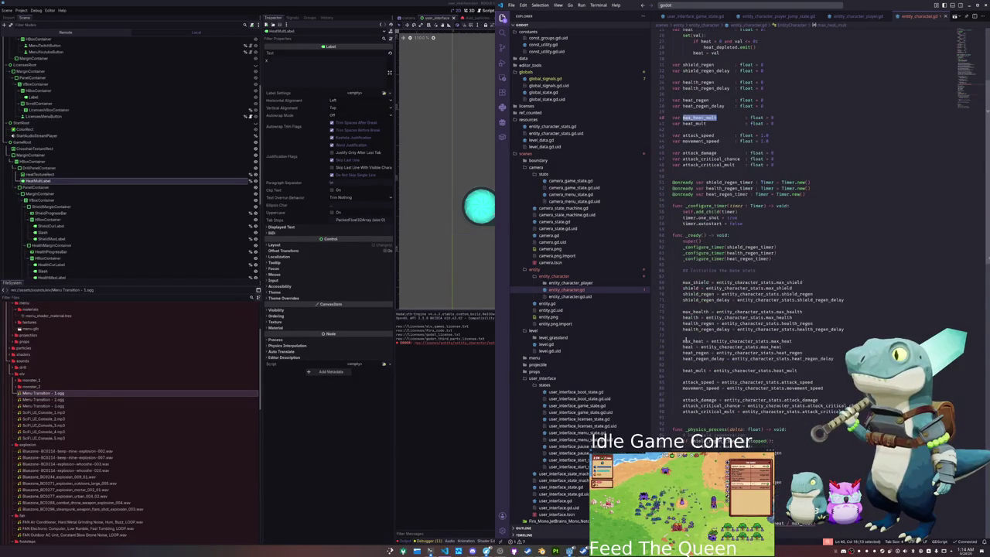
- In _ready, set max_heat_mult = entity_character_stats.max_heat_mult
{"action": "left_click", "coordinate": [683, 370]}
{"action": "type", "text": "cur_"}
{"action": "double_click", "coordinate": [797, 370]}
{"action": "key", "text": "ctrl+z"}
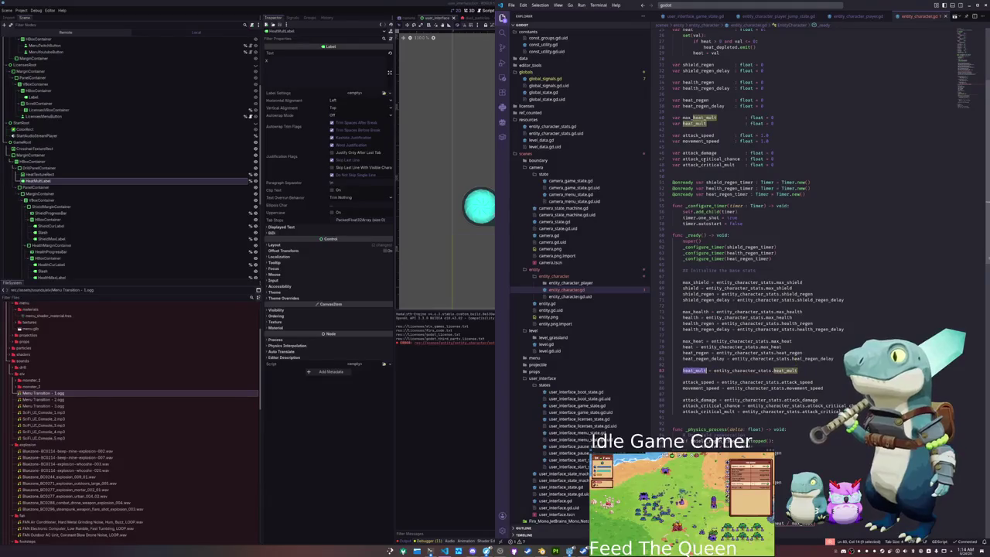
{"action": "type", "text": "max_heat_mult"}
{"action": "double_click", "coordinate": [797, 370]}
{"action": "type", "text": "max_heat_mult"}
{"action": "scroll", "coordinate": [789, 363], "scroll_direction": "down", "scroll_amount": 4}
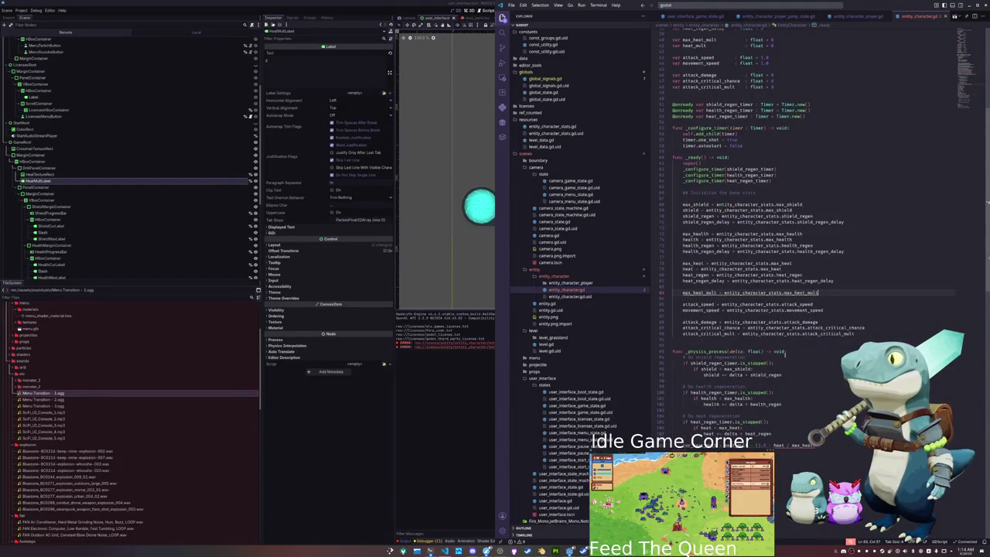
{"action": "mouse_move", "coordinate": [764, 293]}
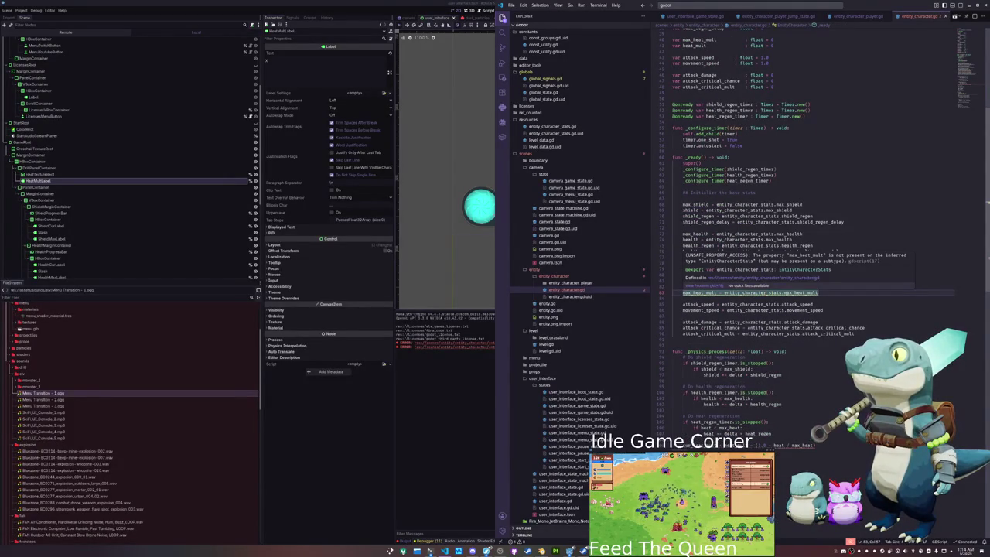
{"action": "scroll", "coordinate": [791, 319], "scroll_direction": "down", "scroll_amount": 3}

▶ [Exercise details]:
The whole listing should be printed again exactly as written, images excluded.

▶ [Solution]:
- In _ready, set max_heat_mult = entity_character_stats.max_heat_mult
{"action": "left_click", "coordinate": [683, 370]}
{"action": "type", "text": "cur_"}
{"action": "double_click", "coordinate": [797, 370]}
{"action": "key", "text": "ctrl+z"}
{"action": "type", "text": "max_heat_mult"}
{"action": "double_click", "coordinate": [797, 370]}
{"action": "type", "text": "max_heat_mult"}
{"action": "scroll", "coordinate": [789, 363], "scroll_direction": "down", "scroll_amount": 4}
{"action": "mouse_move", "coordinate": [764, 293]}
{"action": "scroll", "coordinate": [791, 319], "scroll_direction": "down", "scroll_amount": 3}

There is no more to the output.